## [WHAT THE EXERCISE ASKS]
Rewrite the text read from the records with "tienda física" changed to "local comercial" and everything else unchanged, leaving the pictures out.

## [AVAILABLE DATA]
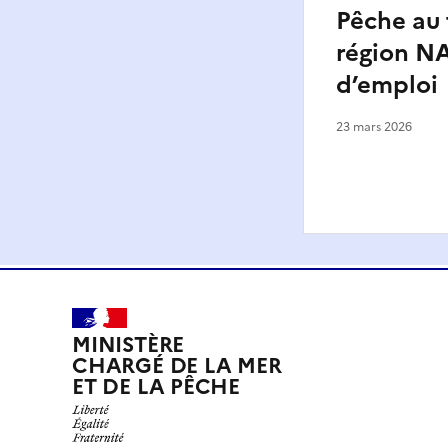
Pêche au 
région N
d’emploi
23 mars 2026
MINISTÈRE
CHARGÉ DE LA MER
ET DE LA PÊCHE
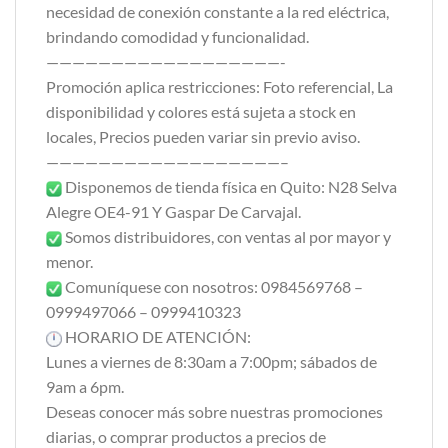
necesidad de conexión constante a la red eléctrica,
brindando comodidad y funcionalidad.
——————————————————-
Promoción aplica restricciones: Foto referencial, La
disponibilidad y colores está sujeta a stock en
locales, Precios pueden variar sin previo aviso.
——————————————————–
Disponemos de tienda física en Quito: N28 Selva
Alegre OE4-91 Y Gaspar De Carvajal.
Somos distribuidores, con ventas al por mayor y
menor.
Comuníquese con nosotros: 0984569768 –
0999497066 – 0999410323
HORARIO DE ATENCIÓN:
Lunes a viernes de 8:30am a 7:00pm; sábados de
9am a 6pm.
Deseas conocer más sobre nuestras promociones
diarias, o comprar productos a precios de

## [RESPONSE]
Pêche au 
région N
d’emploi
23 mars 2026
MINISTÈRE
CHARGÉ DE LA MER
ET DE LA PÊCHE
necesidad de conexión constante a la red eléctrica,
brindando comodidad y funcionalidad.
——————————————————-
Promoción aplica restricciones: Foto referencial, La
disponibilidad y colores está sujeta a stock en
locales, Precios pueden variar sin previo aviso.
——————————————————–
Disponemos de local comercial en Quito: N28 Selva
Alegre OE4-91 Y Gaspar De Carvajal.
Somos distribuidores, con ventas al por mayor y
menor.
Comuníquese con nosotros: 0984569768 –
0999497066 – 0999410323
HORARIO DE ATENCIÓN:
Lunes a viernes de 8:30am a 7:00pm; sábados de
9am a 6pm.
Deseas conocer más sobre nuestras promociones
diarias, o comprar productos a precios de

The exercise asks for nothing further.